In my service to clients as a Risk Advisor, I have a unique perspective due to my background as an attorney. By watching various legal actions, I see great opportunity to learn and help better protect the businesses and livelihoods of our clients. Specifically, as it relates to our clients in the affordable housing industry, housing discrimination cases can provide significant insights to guide the development or adjustment of risk management strategies and appropriately tailored insurance programs.
What is Housing Discrimination?
The Fair Housing Act (FHA) was passed fifty years ago to promote equal access to housing opportunities by prohibiting lenders, property managers, and others in the housing industry from discriminating on the basis of race, religion, sex, family status, disability, and national origin.
There are thousands of cases filed every year alleging all forms of housing discrimination. A recent case draws our attention to the area of racial discrimination and provides a reminder to examine the insurance policies that address risks associated with these claims, the appropriate sub-limits, coverages, exclusions, and the various ways policies may handle legal defense costs.
New York City Commission on Human Rights v. PRC Management LLC
In December 2018, the New York City Commission on Human Rights announced the settlement of a FHA complaint against PRC Management LLC (PRC). The complaint alleged PRC, the management company for 100 buildings and 5,000 units across the city, was discriminating against Black and Hispanic individuals by denying housing to anyone with a criminal history without performing individualized analyses. Among other conditions, the settlement stipulated that PRC pay $80,000 in fines and damages.
Claims like this are not new; however, this case is significant for property managers as it was the first time in recent history that New York investigated the way in which property managers use criminal background searches. While criminal background searches are critical as a part of the vetting process of tenants, property managers can learn the following from this case:
1. Property managers should perform careful due diligence prior to engaging the services of a criminal background search firm.
2. If a criminal background search produces findings which are inconsistent with the applicant’s answers on a housing application, further work should be done before making an approval decision.
3. Mishandling criminal background searches can be racially discriminatory and violate the FHA.

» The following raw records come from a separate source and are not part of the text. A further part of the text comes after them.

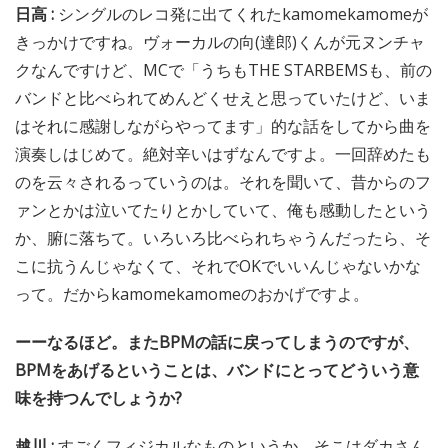
日高 :
シングルのレコ発に出てくれたkamomekamomeが
きっかけですね。ヴォーカルの向(達郎)くんが元ヌンチャ
クなんですけど、MCで「うちもTHE STARBEMSも、前の
バンドと比べられてめんどくせえと思っていたけど、いま
はそれに感謝しながらやってます」的な話をしてから曲を
演奏しはじめて。絶対辛いはずなんですよ。一回辞めたも
のを云々されるっていうのは。それを聞いて、昔からのフ
ァンとかは泣いてたりとかしていて、俺も感動したという
か、腑に落ちて。いろいろ比べられちゃうんだったら、そ
こに抗うんじゃなくて、それでOKでいいんじゃないかな
って。だからkamomekamomeのおかげですよ。
ーーなるほど。またBPMの話に戻ってしまうのですが、
BPMをあげるということは、バンドにとってどういう意
味を持つんでしょうか?
越川 :
すごくフィジカルなものというか、そこはダカさん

Insurance Considerations related to Fair Housing
Coverage for FHA violations can be found in a company’s Employment Practices Liability policy or in a separate professional liability/E&O policy for property managers. Policies vary based on insurance carriers, but companies should be aware of the following:
1. Some forms of discrimination may be excluded. Sexual harassment, for example, may be available but may require an endorsement.

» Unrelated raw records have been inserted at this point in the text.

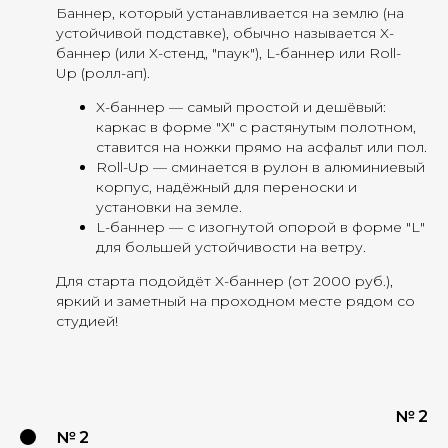
Баннер, который устанавливается на землю (на
устойчивой подставке), обычно называется X-
баннер (или X-стенд, "паук"), L-баннер или Roll-
Up (ролл-ап).
X-баннер — самый простой и дешёвый:
каркас в форме "Х" с растянутым полотном,
ставится на ножки прямо на асфальт или пол.
Roll-Up — сминается в рулон в алюминиевый
корпус, надёжный для переноски и
установки на земле.​
L-баннер — с изогнутой опорой в форме "L"
для большей устойчивости на ветру.
Для старта подойдёт X-баннер (от 2000 руб.),
яркий и заметный на проходном месте рядом со
студией!
№ 2
№ 2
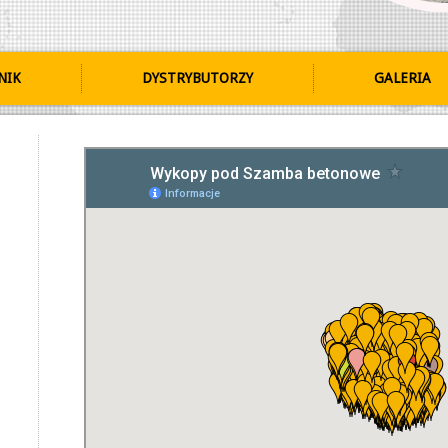
NIK
DYSTRYBUTORZY
GALERIA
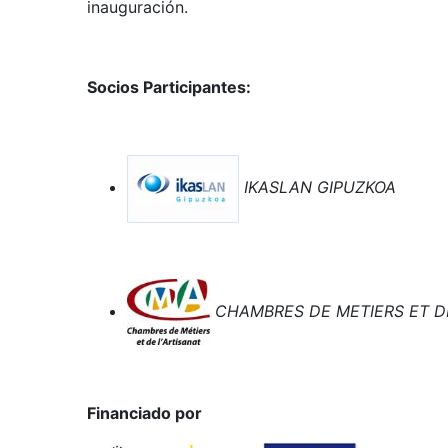
inauguración.
Socios Participantes:
IKASLAN GIPUZKOA
CHAMBRES DE METIERS ET D
Financiado por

2. Certain types of discrimination may contain sub-limits. For example, the policy may have a $1 million limit with a sub-limit of $100,000 for sexual harassment. Consider the specific needs and risks of your company.
3. Third Party Discrimination coverage is essential. Sometimes an independent E&O policy may be the only place to find this coverage, but it may be the only way to extend coverage to owners as well as property managers.
4. Often FHA coverage on a standalone property manager’s professional liability policy is more robust and comprehensive than when included as part of an EPLI policy.
5. Owners should contractually require property managers to carry independent professional liability coverage. E&O can extend to owners.
6. Fines will not be covered.
7. Legal defense costs are high and can erode policy limits, so the insured may want to purchase additional defense coverage.
Housing Discrimination Risk Management Strategies
When making tenant decisions, property managers and/or property owners need to utilize criminal background checks. However, before categorically denying an applicant based solely on the existence of a criminal history, it is prudent to conduct and document additional due diligence. If a criminal history is found, additional follow-up questions should be asked of the applicant. Once a decision is made, it is crucial to document the reasoning. If in doubt, consult with an attorney before making a decision. Implementing safeguards and sound policies on the front end can create significant savings in the end.